Keeping it light for Don Pasquale
- Details
Paco Mispelters from Painting with Light was tasked with lighting this year’s production of Gaetano Donizetti’s well known comic opera Don Pasquale, celebrating 20 years since the start of the successful annual opera event.
In keeping with the light-hearted and animated rhythm of the piece, Paco wanted to keep the lighting upbeat and vibrant in style and feel.
The production is staged in the gardens of the castle - now a cultural and conference centre - and this well-tended, leafy green environmental setting provided the inspiration for Philippe Miesch’s set design, which extends the garden theme and comprises a number of high-quality scenic trees, plants, grass and other foliage.
Upstage is a 40-piece orchestra, with the action unfolding on the main stage space in front. While the performance area has some weather protection from a temporary roof structure, the ambience of the event is very much ‘outdoors’.

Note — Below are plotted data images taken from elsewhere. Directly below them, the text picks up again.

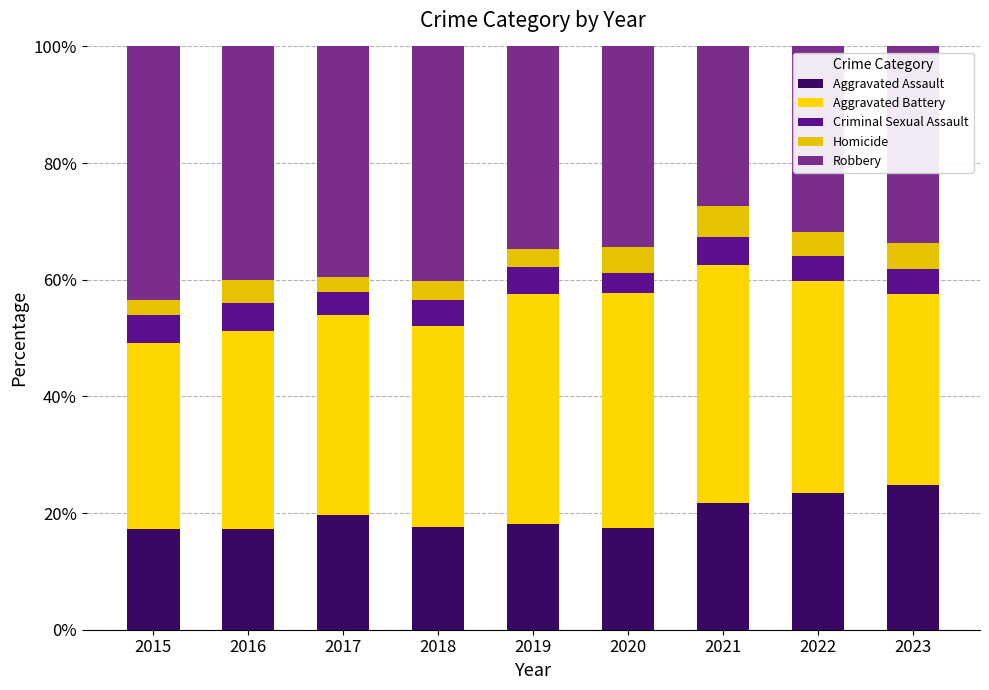

How many distinct data groups are displayed?

5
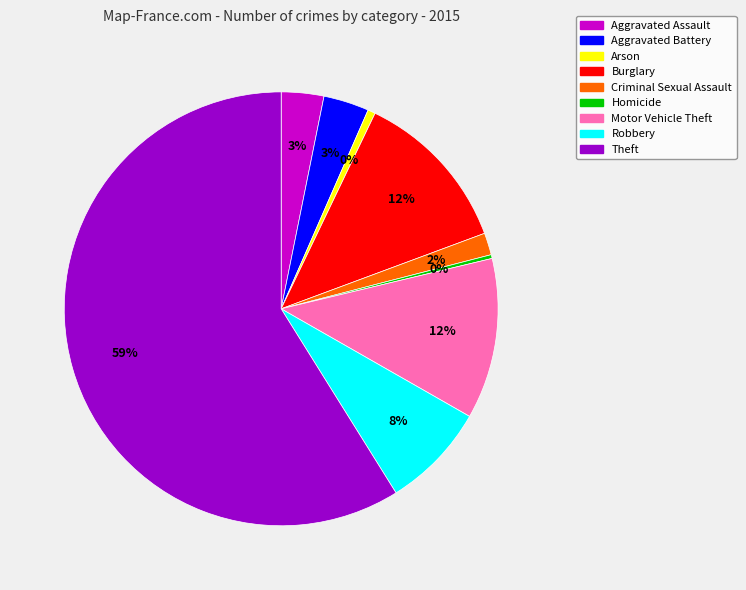

Combined, do Arson and Homicide account for over 50%?

No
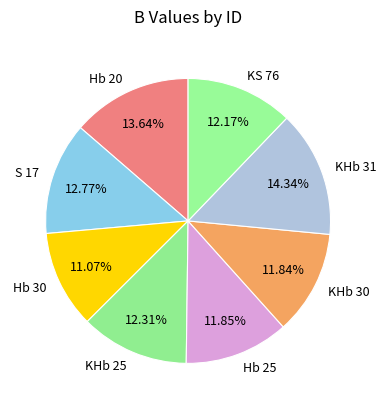

Is there any slice that represents more than half of the pie?

No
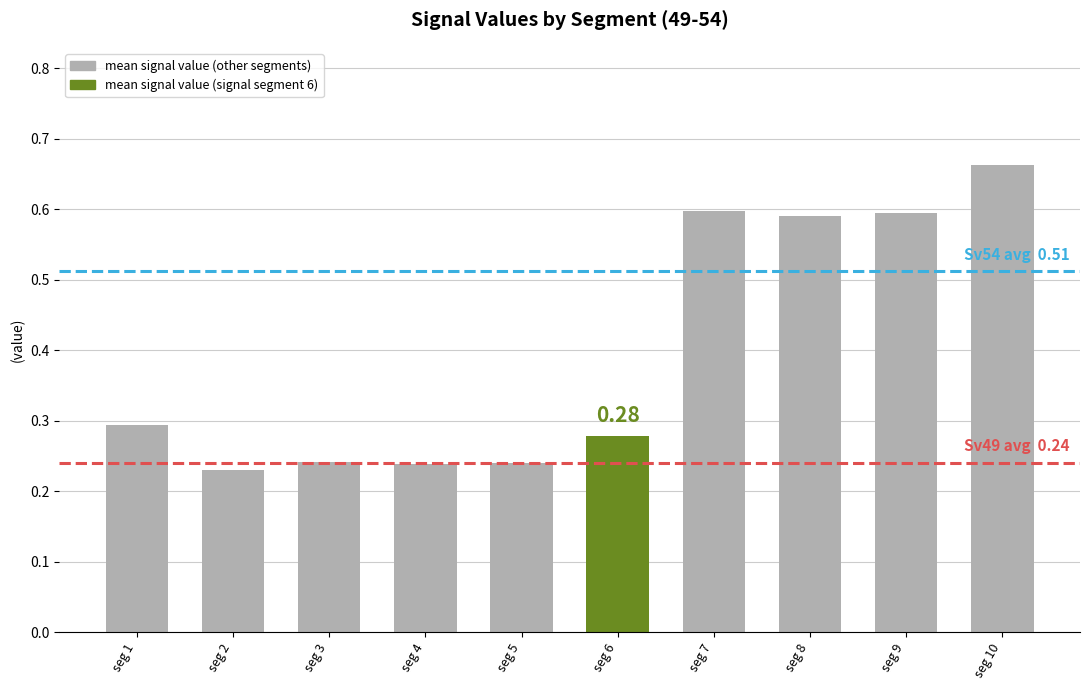

What is the difference between the values at seg 5 and seg 7?

0.4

Paco started the creative process in detailed discussions with director Frank Van Laecke, who had some clear ideas, and central to the narrative was the timeframe of the piece, which is set over the course of sunny days, leading into evenings and nights.
Lighting needed to help establish the chronology and also served to focus on precise physical areas and actions needing to be highlighted and separated from the rest of the stage - so this was another starting point for Paco.

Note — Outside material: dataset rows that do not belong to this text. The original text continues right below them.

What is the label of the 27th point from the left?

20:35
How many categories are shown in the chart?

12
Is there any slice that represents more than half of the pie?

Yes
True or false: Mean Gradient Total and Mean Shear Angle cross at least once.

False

The roof system is ground-supported by four large, structural pillars with hooks along the top, beneath which U-shaped trusses were rigged to provide lighting positions over the performance space.
Eight Vari*Lite VL2500 Spots are used for the main back lighting fixtures, and four VL3000 Spots – on the front truss - project gobos and texturing onto the front of the castle for some striking, but understated kinetic backdrop effects.
Eight Elation Satura LED profiles – with framing shutters – are the main tools utilized to clearly define a number of different zones on-stage, with eight Robe LEDWash 300s dotted around, subtly bathing the orchestra in light and generally adding to the atmosphere.
Six bars of 6 PARs in front and side positions provide general stage lighting and washing. It’s not a massive rig, so every fixture is worked hard and used in a properly multi-functional context.
The challenge was getting the range of appropriate looks for the performance, using an expedient amount of lights, explained Paco.
The three-act performance – run without any interval breaks - opens before sunset each evening, so there is plenty of ambient light bouncing around at this point. The stage lighting also has to provide a good balance in all these light levels, as dusk transitions into night and then darkness falls for the end of the show.
It is also important to light performers’ faces and eradicate shadows during the daytime section of the show, a goal that can be achieved efficiently with this rig and design.
Paco programmed the show on a grandMA2 light console, which was then transferred to an onPC / Fader Wing set-up for the 4 week run of shows.
“Less is more sometimes,” commented Paco, reporting that everyone is very happy with the results. “Sometimes it’s good to stretch your imagination and really think about how kit can be used inventively and resourcefully.”
Painting with Light provided one of its Christie Pandora’s Box media servers to the production, which plays one piece of video towards the end that explains part of the story which happened earlier in secret! This is projected onto the castle via a Panasonic 7K machine rigged on the front truss.
The Summer Opera Festival is providing two lighting operators and the lighting equipment is supplied by rental company New Lines from Genk, which also has a long association with the popular annual event.